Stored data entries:

────────────────

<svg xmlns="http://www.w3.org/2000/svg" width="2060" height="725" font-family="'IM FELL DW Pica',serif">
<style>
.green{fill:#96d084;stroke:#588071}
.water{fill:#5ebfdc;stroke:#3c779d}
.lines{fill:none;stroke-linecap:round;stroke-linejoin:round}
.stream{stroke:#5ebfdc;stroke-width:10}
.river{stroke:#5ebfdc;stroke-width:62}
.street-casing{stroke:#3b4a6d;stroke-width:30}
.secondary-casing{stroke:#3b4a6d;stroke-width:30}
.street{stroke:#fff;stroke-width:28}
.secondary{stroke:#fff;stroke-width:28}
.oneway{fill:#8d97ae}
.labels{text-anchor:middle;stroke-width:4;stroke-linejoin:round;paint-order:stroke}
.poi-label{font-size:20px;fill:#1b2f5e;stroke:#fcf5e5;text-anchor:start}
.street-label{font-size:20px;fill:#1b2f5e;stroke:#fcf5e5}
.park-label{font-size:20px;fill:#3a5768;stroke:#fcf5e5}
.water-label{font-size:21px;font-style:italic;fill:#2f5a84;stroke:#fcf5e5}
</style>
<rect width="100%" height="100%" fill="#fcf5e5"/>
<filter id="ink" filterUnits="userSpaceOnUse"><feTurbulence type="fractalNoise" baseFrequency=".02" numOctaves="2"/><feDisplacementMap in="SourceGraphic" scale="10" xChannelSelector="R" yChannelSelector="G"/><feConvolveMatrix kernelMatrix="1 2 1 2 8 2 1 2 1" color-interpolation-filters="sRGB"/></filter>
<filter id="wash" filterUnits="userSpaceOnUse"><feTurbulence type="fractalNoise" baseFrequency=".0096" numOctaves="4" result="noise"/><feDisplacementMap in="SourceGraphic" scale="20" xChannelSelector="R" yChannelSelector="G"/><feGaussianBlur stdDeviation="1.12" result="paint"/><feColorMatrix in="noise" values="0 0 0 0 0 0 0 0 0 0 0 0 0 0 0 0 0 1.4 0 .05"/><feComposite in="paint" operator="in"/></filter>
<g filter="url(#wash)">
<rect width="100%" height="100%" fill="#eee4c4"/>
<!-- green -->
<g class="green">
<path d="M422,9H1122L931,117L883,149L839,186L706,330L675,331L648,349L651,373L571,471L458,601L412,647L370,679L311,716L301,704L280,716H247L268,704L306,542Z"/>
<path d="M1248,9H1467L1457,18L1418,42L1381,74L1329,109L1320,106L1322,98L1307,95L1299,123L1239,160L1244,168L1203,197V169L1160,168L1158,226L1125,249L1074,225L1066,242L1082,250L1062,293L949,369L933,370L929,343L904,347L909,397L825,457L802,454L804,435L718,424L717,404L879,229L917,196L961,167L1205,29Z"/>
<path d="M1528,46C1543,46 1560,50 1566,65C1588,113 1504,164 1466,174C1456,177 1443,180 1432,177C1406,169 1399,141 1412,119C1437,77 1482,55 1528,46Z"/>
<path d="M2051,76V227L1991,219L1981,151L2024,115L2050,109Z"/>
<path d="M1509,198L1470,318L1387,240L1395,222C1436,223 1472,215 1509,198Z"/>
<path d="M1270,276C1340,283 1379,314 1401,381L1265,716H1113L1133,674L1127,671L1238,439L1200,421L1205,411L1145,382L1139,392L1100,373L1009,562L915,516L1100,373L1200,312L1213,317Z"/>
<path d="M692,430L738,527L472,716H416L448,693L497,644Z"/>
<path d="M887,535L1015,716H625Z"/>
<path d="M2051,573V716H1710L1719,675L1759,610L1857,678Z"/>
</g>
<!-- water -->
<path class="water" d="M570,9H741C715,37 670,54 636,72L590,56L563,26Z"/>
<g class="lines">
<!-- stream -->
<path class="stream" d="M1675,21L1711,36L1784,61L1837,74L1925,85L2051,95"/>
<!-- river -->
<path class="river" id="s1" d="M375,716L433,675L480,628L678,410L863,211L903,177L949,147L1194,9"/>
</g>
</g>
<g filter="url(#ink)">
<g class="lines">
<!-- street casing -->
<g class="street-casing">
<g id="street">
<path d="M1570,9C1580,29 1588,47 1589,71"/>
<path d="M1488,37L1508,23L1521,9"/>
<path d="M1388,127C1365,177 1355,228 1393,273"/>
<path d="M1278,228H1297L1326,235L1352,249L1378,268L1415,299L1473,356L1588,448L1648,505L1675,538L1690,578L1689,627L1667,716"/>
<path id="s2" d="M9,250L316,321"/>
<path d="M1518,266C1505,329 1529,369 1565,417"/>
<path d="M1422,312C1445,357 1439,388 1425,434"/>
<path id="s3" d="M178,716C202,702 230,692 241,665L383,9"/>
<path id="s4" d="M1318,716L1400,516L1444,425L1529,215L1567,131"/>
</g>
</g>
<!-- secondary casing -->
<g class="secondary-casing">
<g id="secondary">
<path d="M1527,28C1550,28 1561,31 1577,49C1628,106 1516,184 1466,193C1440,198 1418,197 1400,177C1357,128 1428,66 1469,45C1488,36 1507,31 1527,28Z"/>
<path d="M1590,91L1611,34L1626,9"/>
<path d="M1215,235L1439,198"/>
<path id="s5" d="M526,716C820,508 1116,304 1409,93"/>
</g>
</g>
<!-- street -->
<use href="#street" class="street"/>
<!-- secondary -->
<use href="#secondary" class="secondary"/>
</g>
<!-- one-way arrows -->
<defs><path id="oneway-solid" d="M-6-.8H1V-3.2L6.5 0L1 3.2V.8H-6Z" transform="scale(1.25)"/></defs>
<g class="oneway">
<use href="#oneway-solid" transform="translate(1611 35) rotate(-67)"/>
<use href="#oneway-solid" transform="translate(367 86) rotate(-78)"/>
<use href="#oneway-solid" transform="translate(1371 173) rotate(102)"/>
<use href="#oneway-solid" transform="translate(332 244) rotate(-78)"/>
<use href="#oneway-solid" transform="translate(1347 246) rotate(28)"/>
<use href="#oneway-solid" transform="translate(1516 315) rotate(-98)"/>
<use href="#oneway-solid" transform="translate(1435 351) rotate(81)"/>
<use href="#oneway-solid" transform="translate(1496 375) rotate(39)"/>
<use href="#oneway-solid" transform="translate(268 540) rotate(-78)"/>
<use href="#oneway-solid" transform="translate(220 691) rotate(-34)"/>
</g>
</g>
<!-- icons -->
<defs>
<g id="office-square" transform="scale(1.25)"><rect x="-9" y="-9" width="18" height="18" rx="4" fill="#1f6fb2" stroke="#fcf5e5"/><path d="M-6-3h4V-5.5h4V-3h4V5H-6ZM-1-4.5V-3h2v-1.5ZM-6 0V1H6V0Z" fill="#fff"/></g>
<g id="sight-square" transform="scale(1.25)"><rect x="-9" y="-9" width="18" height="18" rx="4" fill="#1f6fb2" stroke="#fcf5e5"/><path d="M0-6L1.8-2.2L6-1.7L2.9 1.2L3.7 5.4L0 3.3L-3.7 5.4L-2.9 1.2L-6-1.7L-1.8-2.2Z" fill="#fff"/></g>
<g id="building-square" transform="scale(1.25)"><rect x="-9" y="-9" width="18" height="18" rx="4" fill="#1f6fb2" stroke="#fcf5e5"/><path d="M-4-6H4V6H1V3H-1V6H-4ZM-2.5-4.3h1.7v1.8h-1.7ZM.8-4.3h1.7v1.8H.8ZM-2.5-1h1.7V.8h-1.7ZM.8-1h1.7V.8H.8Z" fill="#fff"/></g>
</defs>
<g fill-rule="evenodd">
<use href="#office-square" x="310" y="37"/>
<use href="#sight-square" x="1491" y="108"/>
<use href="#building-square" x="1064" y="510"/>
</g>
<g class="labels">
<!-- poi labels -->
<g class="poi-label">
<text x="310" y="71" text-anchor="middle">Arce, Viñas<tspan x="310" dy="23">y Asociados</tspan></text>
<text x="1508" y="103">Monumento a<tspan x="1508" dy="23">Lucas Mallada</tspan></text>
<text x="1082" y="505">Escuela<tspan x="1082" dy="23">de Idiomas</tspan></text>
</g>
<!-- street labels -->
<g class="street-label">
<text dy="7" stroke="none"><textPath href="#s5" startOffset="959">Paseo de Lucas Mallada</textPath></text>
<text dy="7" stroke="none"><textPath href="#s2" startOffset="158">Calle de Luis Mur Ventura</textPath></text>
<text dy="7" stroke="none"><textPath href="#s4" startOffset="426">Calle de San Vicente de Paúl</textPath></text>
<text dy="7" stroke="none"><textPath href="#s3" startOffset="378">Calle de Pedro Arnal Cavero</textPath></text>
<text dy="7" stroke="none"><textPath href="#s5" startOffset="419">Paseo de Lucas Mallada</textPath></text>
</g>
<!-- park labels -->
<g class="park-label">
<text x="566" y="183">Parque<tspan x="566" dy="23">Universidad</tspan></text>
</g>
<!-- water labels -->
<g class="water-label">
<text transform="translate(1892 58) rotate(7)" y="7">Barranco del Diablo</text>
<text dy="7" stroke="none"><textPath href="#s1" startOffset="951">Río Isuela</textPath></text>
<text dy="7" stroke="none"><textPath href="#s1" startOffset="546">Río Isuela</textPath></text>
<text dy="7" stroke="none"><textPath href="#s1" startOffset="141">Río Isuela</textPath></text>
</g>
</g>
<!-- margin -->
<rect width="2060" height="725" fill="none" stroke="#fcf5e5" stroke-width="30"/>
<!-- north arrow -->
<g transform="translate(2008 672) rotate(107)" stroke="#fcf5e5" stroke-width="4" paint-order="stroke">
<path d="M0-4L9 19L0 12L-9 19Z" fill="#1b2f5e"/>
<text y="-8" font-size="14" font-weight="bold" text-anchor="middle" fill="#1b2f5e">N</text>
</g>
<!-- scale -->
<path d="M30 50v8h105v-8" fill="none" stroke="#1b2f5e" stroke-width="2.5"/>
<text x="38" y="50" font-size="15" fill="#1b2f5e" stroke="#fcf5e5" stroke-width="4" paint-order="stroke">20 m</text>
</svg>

────────────────

[Exercise details]
Where a line of the entries contains "round", report that line.

[Written answer]
.lines{fill:none;stroke-linecap:round;stroke-linejoin:round}
.labels{text-anchor:middle;stroke-width:4;stroke-linejoin:round;paint-order:stroke}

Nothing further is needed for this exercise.